Feature Relationships.
- Used Sklearn - Mutual information feature.
- No strong linear relationship between target and other features.
- person_income: (score = 0.114) Most informative! Income plays a big role in predicting default. The higher the income, the lower the chance of default.
- loan_int_rate: (score = 0.084) High interest rates correlate with increased risk. Possibly reflects lenders charging more to risky individuals.
- loan_percent_income: (score = 0.080) Borrowing a high % of one’s income = higher risk.
Target Distribution
Class imbalance detected
Modeling
- Model Used: LightGBM Classifier
- Why LightGBM? Handles imbalance, fast training, interpretable
- Techniques Applied
- class_weight='balanced'
- Cross-validation (5-fold)
- Precision-recall threshold tuning to favor recall over precision
Goal: Minimize financial risk by catching as many defaulters as possible, even if some paying customers are flagged.
Results
Metric | Accuracy | AUC-ROC |
---|---|---|
Train Set | 93.50% | 97.42% |
Test Set | 89.14% | 94.54% |
- Good generalization — minor overfit, acceptable
- Threshold tuning improved recall with controlled precision
Business Insights Dashboard
Built in Power BI for the marketing team
Key Metrics
- Total Customers
- Dominant Age Group
- Most Common Loan Intent
- Average Income
- Overall Default Rate
- Average Loan Percent Income
Behavior & Affordability Visuals.
- Age Group vs Loan Percent Income (Mean): Highlights which age groups are taking loans that are a larger share of their income.

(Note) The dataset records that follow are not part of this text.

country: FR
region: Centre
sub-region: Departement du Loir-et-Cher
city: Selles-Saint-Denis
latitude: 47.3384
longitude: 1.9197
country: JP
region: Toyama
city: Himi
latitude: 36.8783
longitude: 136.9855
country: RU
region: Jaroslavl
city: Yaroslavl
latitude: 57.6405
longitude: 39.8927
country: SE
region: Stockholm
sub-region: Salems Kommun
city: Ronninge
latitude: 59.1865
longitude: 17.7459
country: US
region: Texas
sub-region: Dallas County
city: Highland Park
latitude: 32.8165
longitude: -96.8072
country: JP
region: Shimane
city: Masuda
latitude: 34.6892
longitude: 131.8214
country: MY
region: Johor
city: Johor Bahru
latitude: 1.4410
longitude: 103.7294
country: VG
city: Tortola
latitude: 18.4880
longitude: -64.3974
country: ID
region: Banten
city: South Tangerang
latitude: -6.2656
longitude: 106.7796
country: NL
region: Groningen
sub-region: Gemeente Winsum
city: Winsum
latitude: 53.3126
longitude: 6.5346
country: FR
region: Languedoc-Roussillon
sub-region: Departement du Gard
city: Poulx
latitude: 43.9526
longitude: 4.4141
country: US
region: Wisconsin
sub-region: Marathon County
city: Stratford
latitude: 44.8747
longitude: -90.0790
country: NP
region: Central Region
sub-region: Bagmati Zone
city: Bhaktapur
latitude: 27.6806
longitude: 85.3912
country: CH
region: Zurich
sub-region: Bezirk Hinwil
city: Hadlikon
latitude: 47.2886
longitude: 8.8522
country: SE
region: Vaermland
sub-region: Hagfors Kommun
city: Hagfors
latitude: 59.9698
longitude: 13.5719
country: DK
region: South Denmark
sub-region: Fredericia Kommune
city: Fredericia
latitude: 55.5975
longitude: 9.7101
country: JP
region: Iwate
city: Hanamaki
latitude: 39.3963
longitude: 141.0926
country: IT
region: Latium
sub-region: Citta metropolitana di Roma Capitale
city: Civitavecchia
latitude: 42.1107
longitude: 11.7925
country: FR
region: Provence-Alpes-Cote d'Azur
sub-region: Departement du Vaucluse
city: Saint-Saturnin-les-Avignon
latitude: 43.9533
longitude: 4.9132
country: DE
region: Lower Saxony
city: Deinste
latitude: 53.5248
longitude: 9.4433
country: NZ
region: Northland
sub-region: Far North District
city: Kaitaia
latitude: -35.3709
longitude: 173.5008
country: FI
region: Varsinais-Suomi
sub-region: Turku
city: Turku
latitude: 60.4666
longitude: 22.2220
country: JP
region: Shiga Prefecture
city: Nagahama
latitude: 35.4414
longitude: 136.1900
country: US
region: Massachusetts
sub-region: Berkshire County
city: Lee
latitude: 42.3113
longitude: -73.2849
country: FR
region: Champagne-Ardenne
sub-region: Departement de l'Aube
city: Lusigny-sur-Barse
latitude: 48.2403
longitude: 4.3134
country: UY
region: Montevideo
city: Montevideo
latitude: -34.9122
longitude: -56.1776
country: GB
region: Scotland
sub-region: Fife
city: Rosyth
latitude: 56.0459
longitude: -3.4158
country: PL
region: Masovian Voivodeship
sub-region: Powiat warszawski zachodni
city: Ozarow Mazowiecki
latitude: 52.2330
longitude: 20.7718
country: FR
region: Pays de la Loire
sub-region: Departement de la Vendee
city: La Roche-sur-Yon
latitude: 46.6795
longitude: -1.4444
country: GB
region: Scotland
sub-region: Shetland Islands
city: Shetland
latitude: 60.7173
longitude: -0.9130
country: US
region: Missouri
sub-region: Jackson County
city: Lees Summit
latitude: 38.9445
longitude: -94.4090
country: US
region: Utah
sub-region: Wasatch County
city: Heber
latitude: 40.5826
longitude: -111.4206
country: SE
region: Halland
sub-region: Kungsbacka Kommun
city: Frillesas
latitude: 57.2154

- Loan Amount by Age Group: Shows how much each group borrows. While not directly about risk, it gives insight into demand — useful for sizing up campaign efforts.
- Avg Loan Percent Income by Loan Status: Illustrates how the repayment burden (as a % of income) correlates with defaults — useful for messaging or prequalification criteria.
- Amount by Loan Intent: Reflects which loan purposes require higher funding. Again, helps guide the focus of targeted campaigns (e.g. more budget toward high-intent categories).
- Default Rate by Income Bracket: Tells us how income levels relate to default risk. If lower income = higher default, marketing might want to focus on more financially secure brackets — like how luxury brands target exclusive audiences.
Key Learnings
- Handling real-world data messiness (missing values, outliers, imbalance)
- Precision vs Recall trade-off in business contexts
- End-to-end ML pipeline, from data cleaning to dashboard delivery
Conclusion
- This project demonstrates the integration of machine learning and business intelligence to not only predict risk but inform business.
- The model performs well, the dashboard tells a story, and both are tools to empower decision-makers.